Chamber honors soldier |

Chamber honors soldier

by Sheila Gardner

Tina Luce choked back tears as she accepted the Carson Valley Chamber of Commerce and Visitors’ Authority unsung hero award for her son, Pfc. Daniel Tingle, 22, a 2004 graduate of Douglas High School.

“He really wanted to be here,” Luce said at the awards dinner Friday. “He told me to say two things: God bless America and God bless the troops.”

Tingle suffered severe damage to his left foot during a mortar attack in Iraq on Jan. 5. To repair it, doctors took part of his hip bone and fused it to the bone in his foot. Skin from the side of his foot and from his calf helped replace lost tissue.

He is stationed at Fort Carson in Colorado to continue therapy and await a decision from the U.S. Army on his status. If he is given a medical discharge, Tingle said in a telephone interview last week he wants to come home.

His first choice would be to return to his unit in Iraq.

“I am trying to deal with it,” Tingle said. “I’ve been talking to my mom about getting a job in Nevada. The only problem is my foot. I wanted to be a cop. I know my foot will not always be 100 percent but that has never stopped me from anything. And it won’t stop me know. I have too much heart.”

Tingle said his interest in law enforcement stems from his own behavior as a juvenile.

“I was a little hoodlum,” he said. “I gained the most respect after dealing with every officer, including my probation officer. He believed in me and got me straightened out.”

Tingle said he wants to come back to Carson Valley with “dignity and pride.”

“I don’t ask for pity and sympathy,” he said. “I just want to get a job.”

The guests at the chamber dinner gave Luce and her father Bill Lepore a standing ovation.

Tingle had asked that his grandfather, a World War II veteran, accept the award on his behalf.

“He and I are very close,” Lepore said. “We talk a lot and when he comes to visit, he says, ‘I want to go back (to Iraq).’ I tell him he’s done his part, but he says, ‘I’m not a hero. The heroes are the ones who can’t come back.'”

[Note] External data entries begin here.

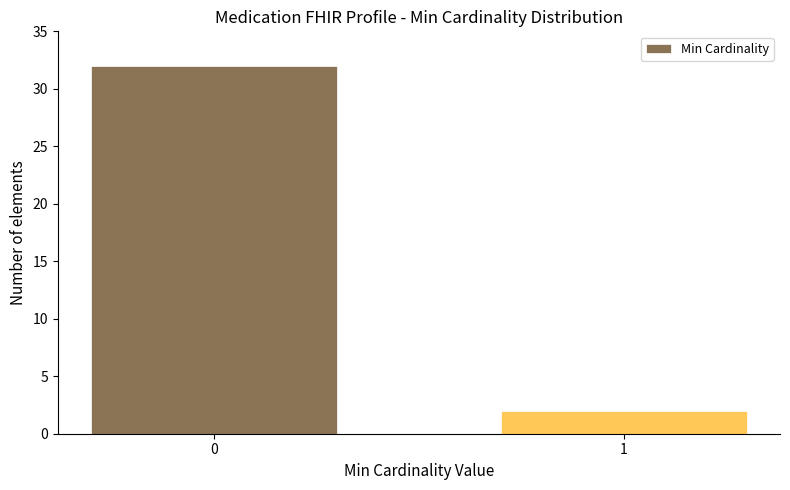

Reading right to left, transcribe all the data shown in this chart.

2	32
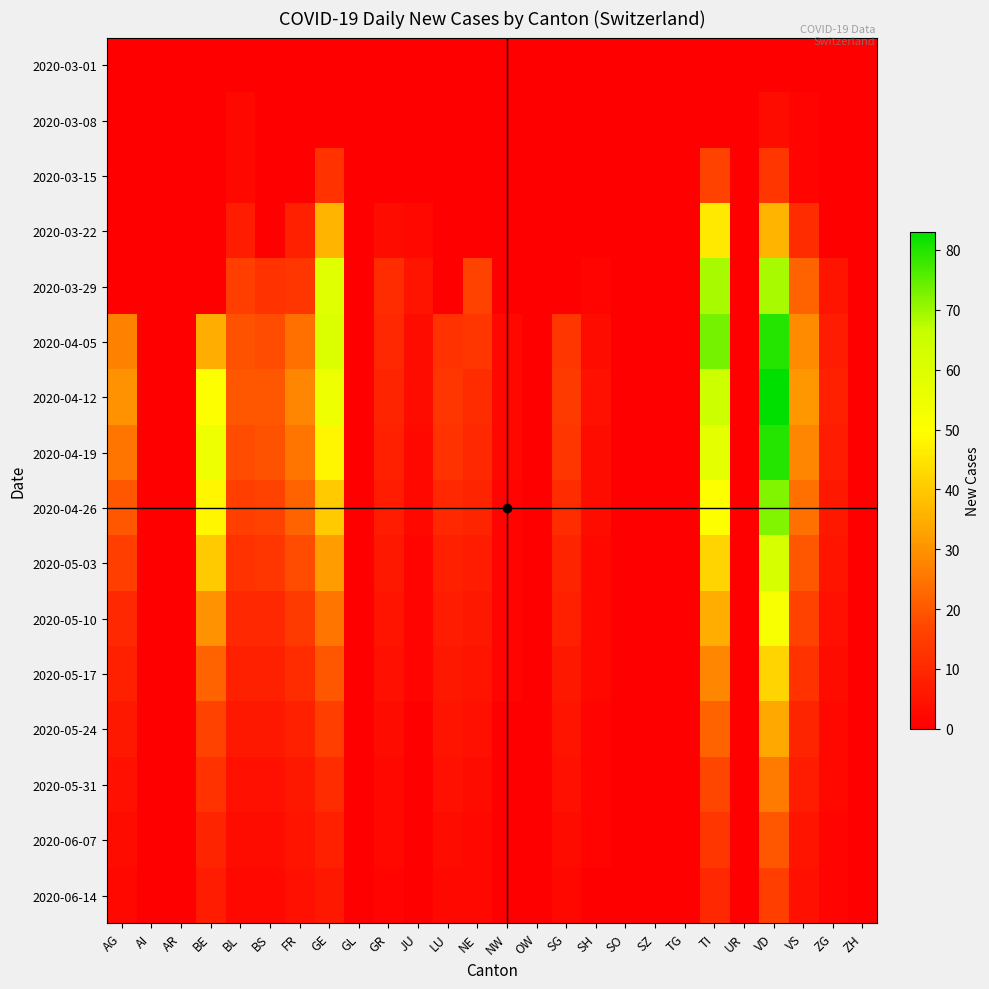

At which category is the sum across all series the highest?

VD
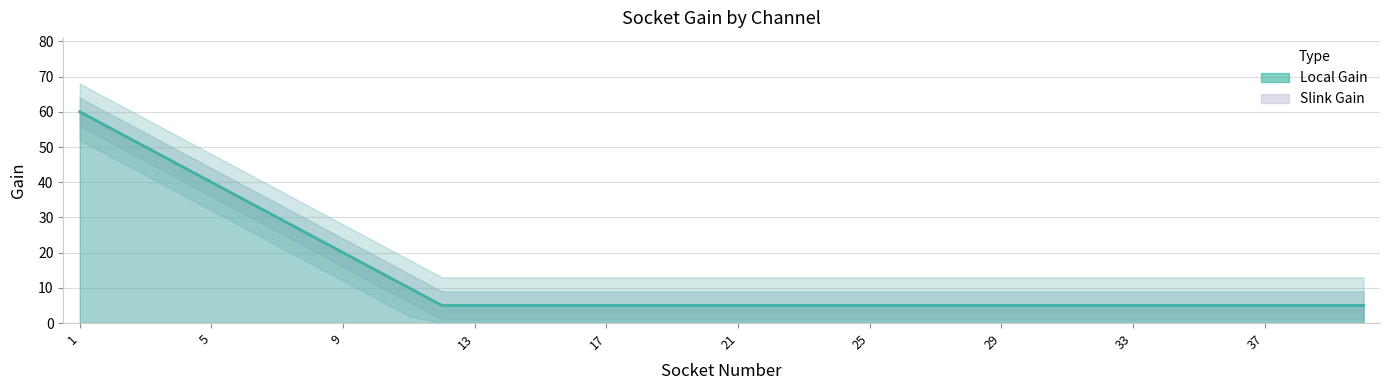

Between 6 and 38, which is larger?

6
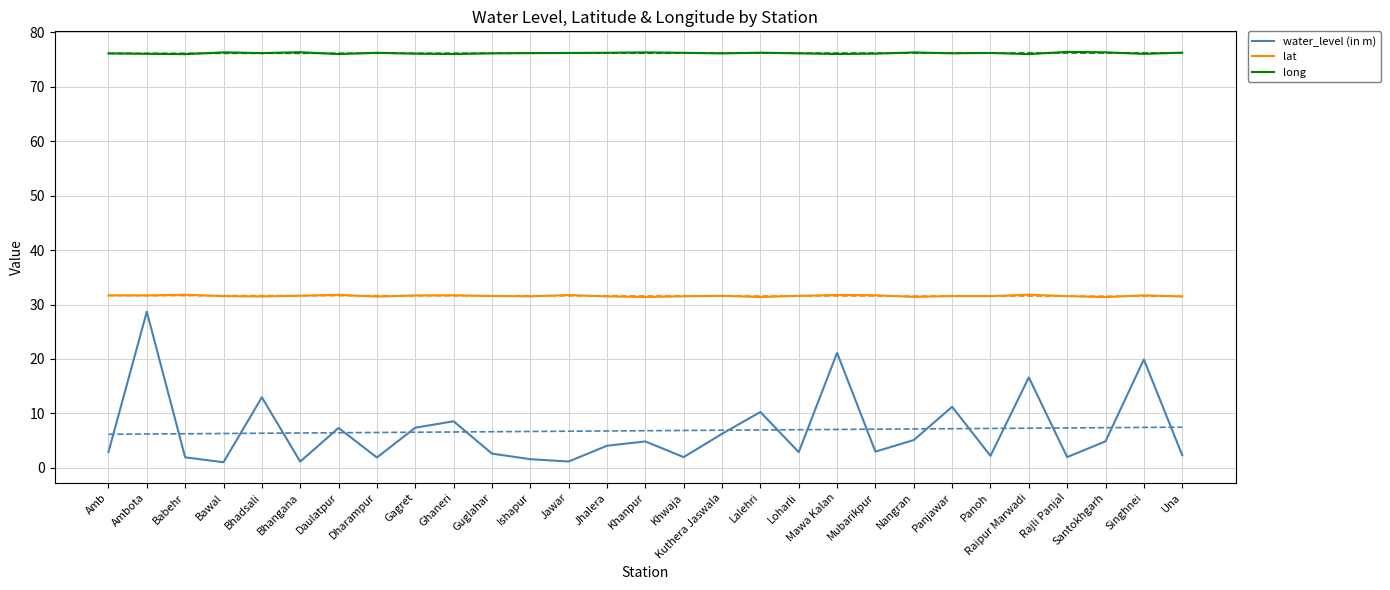

What is the label of the 7th point from the right?

Panjawar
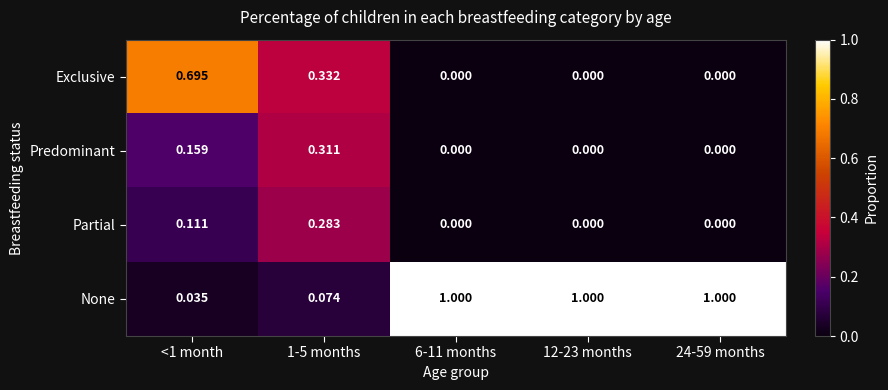

Is the value of Predominant at 24-59 months greater than the value of Exclusive at 1-5 months?

No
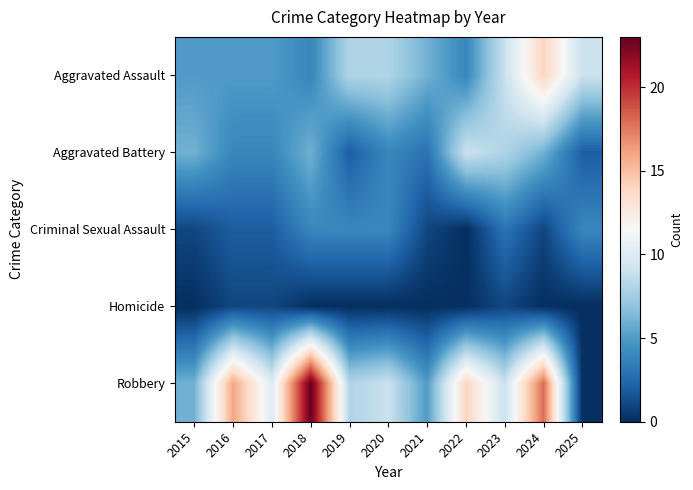

What is the greatest value displayed?

23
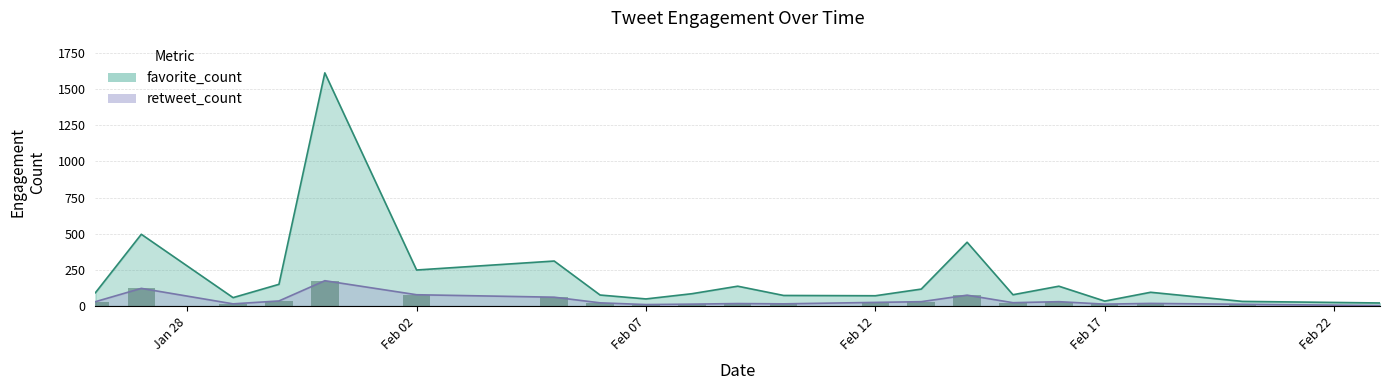

List the series in order of their overall mean, highest first.

favorite_count, retweet_count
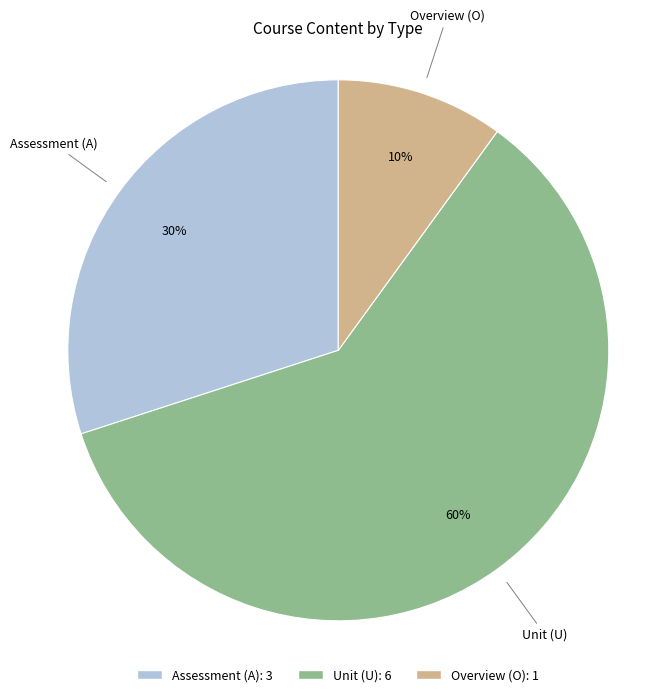

To the nearest percent, what is the difference between the largest and smallest slice percentages?

50%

Tingle said he was eager to see his grandparents, mother and stepfather and his brothers David and Jason and sister Melanie.

His wife Megan, 21, is a student and working at a law firm in Colorado. Tingle said she was studying social work and wanted to work with victims of domestic violence.

“My family means everything to me,” he said. “They’ve all stood behind me throughout this.”

Tingle said after 19 operations on his foot, he think he’s finished with surgery.

“I can walk on it and I am starting to run on it. I just take it one day at a time. It still hurts to walk. Once in a while I need a cane,” he said.

In addition to the physical therapy he receives on base, Tingle said he’s working on his own.

“It’s still scarred up,” he said. “It looks fat and rubbery, but I brought it back quite a lot.”

Tingle said he appreciated the chamber honor, but felt undeserving.

“Sometimes I feel guilty. I am not the only one who has been through this. A lot of people have more extensive injuries and there are those who paid the ultimate sacrifice. My heart goes out to them,” he said.

Tingle said he grieved for his Douglas classmate Pfc. Brandon Williams who was killed Oct. 9, 2006 in Baghdad.

“I consider him to be my brother-in-arms,” he said. “I would love to be like a son to his family.”